_Text under study_
☆ ☆ ☆ ☆ ☆
I did define jati above, but perhaps neglected the bardo.

The bardo is the subconsious that is ourselves outside of the world, the resonant structure of the sentient universe is percieved here by creatures ill-equipped for seeing the universe as it really is. It is a transitory state.

There are generally three states, as defined by the Bardo Thodol:

The Chikhai Bardo "This period it sthe first Bardo or 'Transitional State of The Moment of Death', wherein dawns the Clear Light, first in primordial purity, then the percipient being unable to recognize it, that is to say, to hold on to and remain in the trancendental state of the unmodified mind concomitant with it, percieves it karmically obscured, which is it's secondary aspect." (W.Y. Evans-Wentz, editor, The Tibetan Book of the Dead.) This period is a sleeping or trance state in which the deceased has separated from the "human-plane body".

The Chonyid Bardo was described above, the second of the states of bardo. It is in this bardo that the characters interact in the novel.
☆ ☆ ☆ ☆ ☆
_Action item_
Copy from the passage on the bardo the stretch from "The Chikhai Bardo" through "in the novel.".

Records from a collection:
☆ ☆ ☆ ☆ ☆
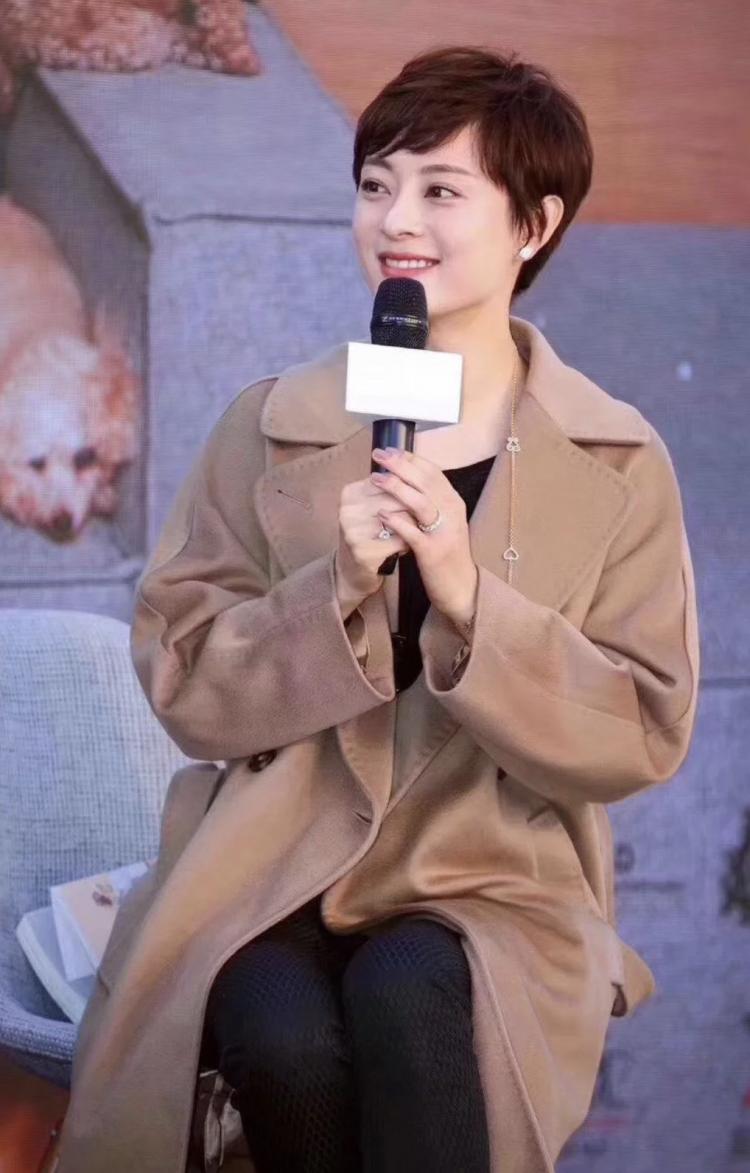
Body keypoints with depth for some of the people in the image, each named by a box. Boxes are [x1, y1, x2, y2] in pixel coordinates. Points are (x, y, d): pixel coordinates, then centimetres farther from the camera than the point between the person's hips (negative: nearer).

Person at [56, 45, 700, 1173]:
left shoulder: (620, 462, 2)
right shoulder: (269, 425, 4)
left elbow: (645, 735, -3)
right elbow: (182, 682, 1)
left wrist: (467, 597, -18)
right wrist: (336, 589, -17)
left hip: (495, 882, -1)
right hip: (270, 871, 1)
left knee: (409, 1002, -34)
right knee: (288, 1039, -31)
☆ ☆ ☆ ☆ ☆
_Response below_
The Chikhai Bardo "This period it sthe first Bardo or 'Transitional State of The Moment of Death', wherein dawns the Clear Light, first in primordial purity, then the percipient being unable to recognize it, that is to say, to hold on to and remain in the trancendental state of the unmodified mind concomitant with it, percieves it karmically obscured, which is it's secondary aspect." (W.Y. Evans-Wentz, editor, The Tibetan Book of the Dead.) This period is a sleeping or trance state in which the deceased has separated from the "human-plane body".

The Chonyid Bardo was described above, the second of the states of bardo. It is in this bardo that the characters interact in the novel.